Excerpted records Block Start

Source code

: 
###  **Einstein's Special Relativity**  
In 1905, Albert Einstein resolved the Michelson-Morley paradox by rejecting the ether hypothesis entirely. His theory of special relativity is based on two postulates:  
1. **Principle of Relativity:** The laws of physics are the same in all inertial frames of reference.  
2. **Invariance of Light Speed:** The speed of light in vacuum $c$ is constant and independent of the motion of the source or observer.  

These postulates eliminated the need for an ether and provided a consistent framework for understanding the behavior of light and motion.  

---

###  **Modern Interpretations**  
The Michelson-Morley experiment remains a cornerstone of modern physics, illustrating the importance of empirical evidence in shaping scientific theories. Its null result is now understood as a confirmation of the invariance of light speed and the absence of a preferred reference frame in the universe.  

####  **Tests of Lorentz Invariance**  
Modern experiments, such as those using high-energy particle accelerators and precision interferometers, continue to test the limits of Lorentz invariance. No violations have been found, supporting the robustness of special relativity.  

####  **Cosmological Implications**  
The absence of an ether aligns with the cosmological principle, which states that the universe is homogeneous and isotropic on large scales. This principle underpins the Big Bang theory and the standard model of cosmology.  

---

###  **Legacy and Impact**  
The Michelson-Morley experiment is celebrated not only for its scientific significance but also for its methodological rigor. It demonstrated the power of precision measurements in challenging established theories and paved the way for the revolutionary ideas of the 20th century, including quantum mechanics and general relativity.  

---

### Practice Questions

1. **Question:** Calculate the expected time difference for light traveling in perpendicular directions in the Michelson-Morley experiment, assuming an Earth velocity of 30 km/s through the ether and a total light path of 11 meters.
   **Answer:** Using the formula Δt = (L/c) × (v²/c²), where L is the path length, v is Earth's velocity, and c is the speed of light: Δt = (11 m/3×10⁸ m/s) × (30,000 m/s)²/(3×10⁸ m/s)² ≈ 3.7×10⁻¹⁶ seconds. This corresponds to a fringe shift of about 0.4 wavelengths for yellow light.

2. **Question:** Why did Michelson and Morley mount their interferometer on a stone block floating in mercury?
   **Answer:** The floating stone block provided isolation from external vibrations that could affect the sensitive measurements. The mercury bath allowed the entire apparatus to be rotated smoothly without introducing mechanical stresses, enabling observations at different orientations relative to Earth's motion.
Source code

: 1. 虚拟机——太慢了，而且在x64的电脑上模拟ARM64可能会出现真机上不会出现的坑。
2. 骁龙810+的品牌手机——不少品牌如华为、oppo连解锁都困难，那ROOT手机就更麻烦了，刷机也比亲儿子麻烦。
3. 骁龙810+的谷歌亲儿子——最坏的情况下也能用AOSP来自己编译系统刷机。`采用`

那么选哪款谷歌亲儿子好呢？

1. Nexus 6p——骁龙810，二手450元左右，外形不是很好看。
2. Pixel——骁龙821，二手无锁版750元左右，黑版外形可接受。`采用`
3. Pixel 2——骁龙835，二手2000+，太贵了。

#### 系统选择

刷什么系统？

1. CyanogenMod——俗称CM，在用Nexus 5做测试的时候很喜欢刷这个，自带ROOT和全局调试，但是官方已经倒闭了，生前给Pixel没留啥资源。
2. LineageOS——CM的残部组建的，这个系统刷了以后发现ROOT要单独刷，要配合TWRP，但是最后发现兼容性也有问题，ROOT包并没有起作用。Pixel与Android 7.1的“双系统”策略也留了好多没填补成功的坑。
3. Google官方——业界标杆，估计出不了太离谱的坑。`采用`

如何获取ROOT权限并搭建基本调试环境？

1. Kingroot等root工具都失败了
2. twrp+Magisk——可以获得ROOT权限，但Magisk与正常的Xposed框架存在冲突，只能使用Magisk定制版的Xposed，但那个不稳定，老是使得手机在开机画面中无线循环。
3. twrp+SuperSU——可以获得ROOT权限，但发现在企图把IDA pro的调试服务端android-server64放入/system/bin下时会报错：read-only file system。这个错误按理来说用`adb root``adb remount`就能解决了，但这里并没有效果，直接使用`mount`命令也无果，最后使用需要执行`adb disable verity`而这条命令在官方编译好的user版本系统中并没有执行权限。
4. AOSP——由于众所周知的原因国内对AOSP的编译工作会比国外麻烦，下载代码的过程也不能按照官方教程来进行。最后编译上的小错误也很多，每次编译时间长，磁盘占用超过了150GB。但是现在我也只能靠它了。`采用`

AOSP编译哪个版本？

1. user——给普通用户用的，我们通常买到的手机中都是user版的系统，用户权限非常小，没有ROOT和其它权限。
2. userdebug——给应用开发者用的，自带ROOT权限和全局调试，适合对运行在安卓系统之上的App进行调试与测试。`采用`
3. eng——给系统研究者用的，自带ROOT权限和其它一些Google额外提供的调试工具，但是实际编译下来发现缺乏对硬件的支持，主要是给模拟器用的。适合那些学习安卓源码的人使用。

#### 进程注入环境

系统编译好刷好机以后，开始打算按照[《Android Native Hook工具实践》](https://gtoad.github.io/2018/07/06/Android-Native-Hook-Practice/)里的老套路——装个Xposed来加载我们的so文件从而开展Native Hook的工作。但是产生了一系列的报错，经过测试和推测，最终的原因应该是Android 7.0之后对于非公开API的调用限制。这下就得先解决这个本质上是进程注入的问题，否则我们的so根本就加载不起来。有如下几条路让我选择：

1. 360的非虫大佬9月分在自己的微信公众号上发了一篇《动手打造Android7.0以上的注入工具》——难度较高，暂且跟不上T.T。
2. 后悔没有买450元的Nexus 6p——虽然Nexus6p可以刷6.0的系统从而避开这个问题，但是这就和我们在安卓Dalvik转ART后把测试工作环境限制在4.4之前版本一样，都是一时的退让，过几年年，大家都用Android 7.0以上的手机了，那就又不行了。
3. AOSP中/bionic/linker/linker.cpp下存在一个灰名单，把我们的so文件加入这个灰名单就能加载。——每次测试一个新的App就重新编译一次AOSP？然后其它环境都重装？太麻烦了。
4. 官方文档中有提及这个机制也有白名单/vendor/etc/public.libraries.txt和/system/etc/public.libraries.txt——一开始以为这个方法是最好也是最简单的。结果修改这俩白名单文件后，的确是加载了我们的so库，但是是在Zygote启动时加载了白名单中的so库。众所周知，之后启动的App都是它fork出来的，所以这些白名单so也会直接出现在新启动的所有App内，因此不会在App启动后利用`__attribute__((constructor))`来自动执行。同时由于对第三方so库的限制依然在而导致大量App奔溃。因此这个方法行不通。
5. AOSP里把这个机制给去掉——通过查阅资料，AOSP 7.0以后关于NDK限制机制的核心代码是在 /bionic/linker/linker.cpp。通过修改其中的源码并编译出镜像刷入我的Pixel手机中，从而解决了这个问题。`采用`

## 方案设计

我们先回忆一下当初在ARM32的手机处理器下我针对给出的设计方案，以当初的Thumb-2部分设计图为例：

Excerpted records Block End

→ Work to be completed:
Count the lines in the data above that contain the string "bionic", treating uppercase and lowercase as different. Give only the number.

→ Expected answer:
2